About this tool
Direct comparison between six widely used data serialization formats: JSON, YAML, XML, TOML, INI and CSV. For each one you get side by side syntax, strengths, weaknesses and the context in which it makes sense to pick it. Useful for deciding the configuration format of a new application, quickly getting up to speed on a format you have not used before, or backing a technical decision with concrete reasoning.
How to use
- Read the comparison table for an overview of each format's traits.
- Compare the examples side by side. They all represent the same object to make comparison easier.
- Decide based on context. Some formats are better for hand edited configuration, others for exchange between systems.

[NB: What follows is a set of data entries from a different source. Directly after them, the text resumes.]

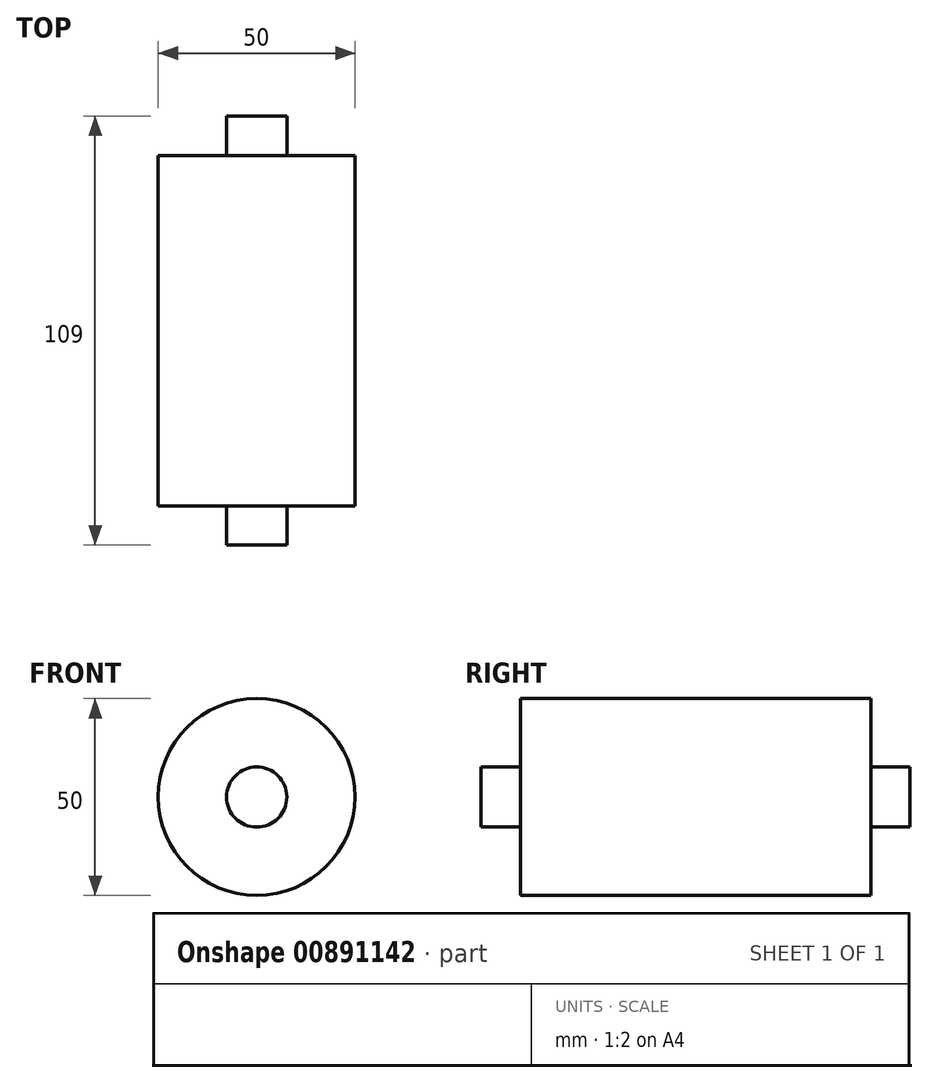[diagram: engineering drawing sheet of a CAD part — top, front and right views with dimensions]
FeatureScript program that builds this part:
annotation { "Feature Type Name" : "Feature", "Feature Type Description" : "" }
export const myFeature = defineFeature(function(context is Context, id is Id, definition is map)
    precondition{}
    {
        {
            var Q0;
            Q0=qCreatedBy(makeId("Front.planeOp"),FACE);
            var sketch = newSketch(context, id + "F0", { "sketchPlane" : qUnion([Q0])});
            skCircle(sketch, "E0", {"center": v(0, 0) * mm, "radius": 25 * mm});
            skSolve(sketch);
        }
        {
            var Q0;
            Q0 = qSketchRegion(id + "F0", true);
            extrude(context, id + "F1", {"entities" : qUnion([Q0]), "endBound" : BoundingType.SYMMETRIC, "depth" : 89 * mm, "offsetDistance" : 25 * mm});
        }
        {
            var Q0;
            Q0=makeQuery(id+"F1.opExtrude","CAP_FACE",FACE,{"disambiguationData":[OSD([sQuery(id+"F0.wireOp",EDGE,"E0")])],"isStart":false});
            var sketch = newSketch(context, id + "F2", { "sketchPlane" : qUnion([Q0])});
            skCircle(sketch, "E1", {"center": v(0, 0) * mm, "radius": 7.65 * mm});
            skSolve(sketch);
        }
        {
            var Q0;
            Q0 = qSketchRegion(id + "F2", true);
            extrude(context, id + "F3", {"entities" : qUnion([Q0]), "operationType" : NewBodyOperationType.ADD, "depth" : 10 * mm, "offsetDistance" : 25 * mm});
        }
        {
            var Q0;
            Q0=makeQuery(id+"F1.opExtrude","CAP_FACE",FACE,{"disambiguationData":[OSD([sQuery(id+"F0.wireOp",EDGE,"E0")])],"isStart":true});
            var sketch = newSketch(context, id + "F4", { "sketchPlane" : qUnion([Q0])});
            skCircle(sketch, "E2", {"center": v(0, 0) * mm, "radius": 7.65 * mm});
            skSolve(sketch);
        }
        {
            var Q0;
            Q0 = qSketchRegion(id + "F4", true);
            extrude(context, id + "F5", {"entities" : qUnion([Q0]), "operationType" : NewBodyOperationType.ADD, "depth" : 10 * mm, "offsetDistance" : 25 * mm});
        }
    });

Frequently asked questions
- Which format is the most used today?
- JSON dominates the web, no question. It is the default for REST APIs and frontend configuration. YAML rules DevOps and infrastructure, especially CI pipelines and container definitions. XML still holds ground in enterprise environments and formats with complex document structure. TOML grew significantly in developer tooling ecosystems. CSV remains the standard for tabular data.

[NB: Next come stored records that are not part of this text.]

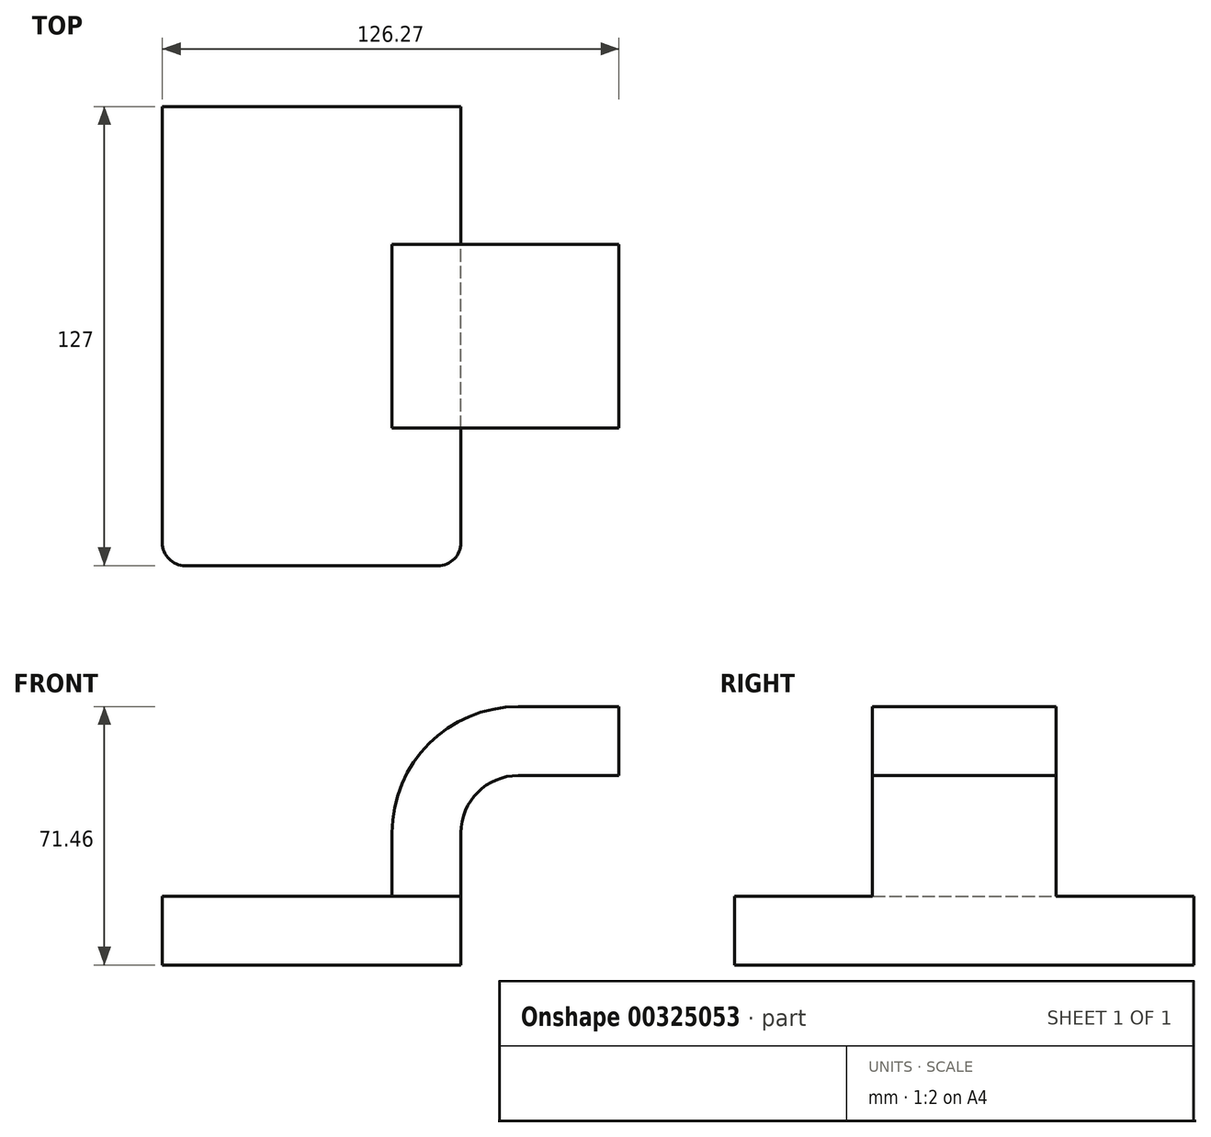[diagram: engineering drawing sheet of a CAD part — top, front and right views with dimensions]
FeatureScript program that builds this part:
annotation { "Feature Type Name" : "Feature", "Feature Type Description" : "" }
export const myFeature = defineFeature(function(context is Context, id is Id, definition is map)
    precondition{}
    {
        {
            var Q0;
            Q0=qCreatedBy(makeId("Front.planeOp"),FACE);
            var sketch = newSketch(context, id + "F0", { "sketchPlane" : qUnion([Q0])});
            skLineSegment(sketch, "E0.bottom", {"start": v(-41.28, -9.53) * mm, "end": v(41.28, -9.53) * mm});
            skLineSegment(sketch, "E0.top", {"start": v(-41.28, 9.52) * mm, "end": v(41.28, 9.52) * mm});
            skLineSegment(sketch, "E0.left", {"start": v(-41.28, -9.53) * mm, "end": v(-41.28, 9.52) * mm});
            skLineSegment(sketch, "E0.right", {"start": v(41.27, -9.53) * mm, "end": v(41.27, 9.52) * mm});
            skPoint(sketch, "E0.middle", {"position": v(0, 0) * mm});
            skLineSegment(sketch, "E1.bottom", {"start": v(60.32, 38.1) * mm, "end": v(111.12, 38.1) * mm});
            skLineSegment(sketch, "E1.top", {"start": v(60.32, 66.67) * mm, "end": v(111.12, 66.67) * mm});
            skLineSegment(sketch, "E1.left", {"start": v(60.32, 38.1) * mm, "end": v(60.32, 66.67) * mm});
            skLineSegment(sketch, "E1.right", {"start": v(111.12, 38.1) * mm, "end": v(111.12, 66.67) * mm});
            skPoint(sketch, "E1.middle", {"position": v(85.72, 52.39) * mm});
            skLineSegment(sketch, "E2", {"start": v(41.28, 9.52) * mm, "end": v(41.28, 27) * mm});
            skArc(sketch, "E3", {"start": v(41.27, 27) * mm, "mid": v(45.92, 38.23) * mm, "end": v(57.15, 42.88) * mm});
            skLineSegment(sketch, "E4", {"start": v(57.15, 42.88) * mm, "end": v(84.99, 42.88) * mm});
            skLineSegment(sketch, "E5.0", {"start": v(57.15, 61.93) * mm, "end": v(84.99, 61.93) * mm});
            skArc(sketch, "E5.1", {"start": v(22.22, 27) * mm, "mid": v(32.45, 51.7) * mm, "end": v(57.15, 61.93) * mm});
            skLineSegment(sketch, "E5.2", {"start": v(22.23, 9.52) * mm, "end": v(22.23, 27) * mm});
            skFitSpline(sketch, "E6", {"points": [v(-41.28, 9.52) * mm, v(57.15, 61.93) * mm], "startDerivative": vector(0, 63.1) * mm, "endDerivative": vector(148.51, 0) * mm});
            skLineSegment(sketch, "E7", {"start": v(84.99, 61.93) * mm, "end": v(84.99, 42.88) * mm});
            skSolve(sketch);
        }
        {
            var Q0;
            Q0=makeQuery(id+"F0.imprint","IMPRINT",FACE,{"disambiguationData":[TD([[makeQuery(id+"F0.imprint","IMPRINT",EDGE,{"derivedFrom":sQuery(id+"F0.wireOp",EDGE,"E0.bottom")}),1.0]])]});
            extrude(context, id + "F1", {"entities" : qUnion([Q0]), "endBound" : BoundingType.SYMMETRIC, "depth" : 127 * mm});
        }
        {
            var Q0;
            {var subQ0=sQuery(id+"F0.wireOp",EDGE,"E2");Q0=makeQuery(id+"F0.imprint","IMPRINT",FACE,{"disambiguationData":[TD([[makeQuery(id+"F0.imprint","IMPRINT",EDGE,{"derivedFrom":subQ0}),1.0]])]});}
            var Q1;
            {var subQ5=sQuery(id+"F0.wireOp",EDGE,"E7");Q1=makeQuery(id+"F0.imprint","IMPRINT",FACE,{"disambiguationData":[TD([[makeQuery(id+"F0.imprint","IMPRINT",EDGE,{"derivedFrom":subQ5}),-1.0]])]});}
            extrude(context, id + "F2", {"entities" : qUnion([Q0, Q1]), "operationType" : NewBodyOperationType.ADD, "endBound" : BoundingType.SYMMETRIC, "depth" : 50.8 * mm});
        }
        {
            var Q0;
            Q0=makeQuery(id+"F0.imprint","IMPRINT",FACE,{"disambiguationData":[TD([[makeQuery(id+"F0.imprint","IMPRINT",EDGE,{"derivedFrom":sQuery(id+"F0.wireOp",EDGE,"E5.1")}),1.0]])]});
            extrude(context, id + "F3", {"entities" : qUnion([Q0]), "operationType" : NewBodyOperationType.ADD, "endBound" : BoundingType.SYMMETRIC, "depth" : 15.88 * mm});
        }
        {
            var Q0;
            Q0=makeQuery(id+"F1.opExtrude","CAP_EDGE",EDGE,{"disambiguationData":[OSD([sQuery(id+"F0.wireOp",EDGE,"E0.left")])],"isStart":false});
            var Q1;
            Q1=makeQuery(id+"F1.opExtrude","CAP_EDGE",EDGE,{"disambiguationData":[OSD([sQuery(id+"F0.wireOp",EDGE,"E0.right")])],"isStart":false});
            fillet(context, id + "F4", {"entities" : qUnion([Q0, Q1]), "radius" : 6.35 * mm, "tangentPropagation" : true, "allowEdgeOverflow" : false});
        }
    });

- Can I convert between formats?
- Yes, in most cases. JSON, YAML and TOML have similar data models and conversion between them is almost direct. XML is more complex because of attributes and mixed content, but there are common mappings. CSV only represents tables, so converting to hierarchical or from hierarchical to CSV requires decisions on how to flatten the structure.
- Why is YAML so problematic?
- It has a much larger specification than it looks. Some keywords ("yes", "no", "on", "off") are interpreted as booleans, numbers with leading zeros may be read as octal, and indentation with spaces or tabs causes silent errors. Newer versions (YAML 1.2) addressed some of these, but you need to be careful about the parser's strict mode.
- Do JSON5 and JSONC solve JSON's lack of comments?
- Yes, they are JSON variants that add comments and some extra flexibility (trailing commas, unquoted keys). They are not universal standards but are supported in specific environments like code editors. For exchange between systems, stick to plain JSON for guaranteed compatibility.
- When should I pick TOML over YAML?
- TOML is better when you want clean syntax for configuration without YAML's indentation traps. For project configuration files with medium structure, TOML tends to be less error prone. YAML is better for very deep structures or when you need internal references and advanced features.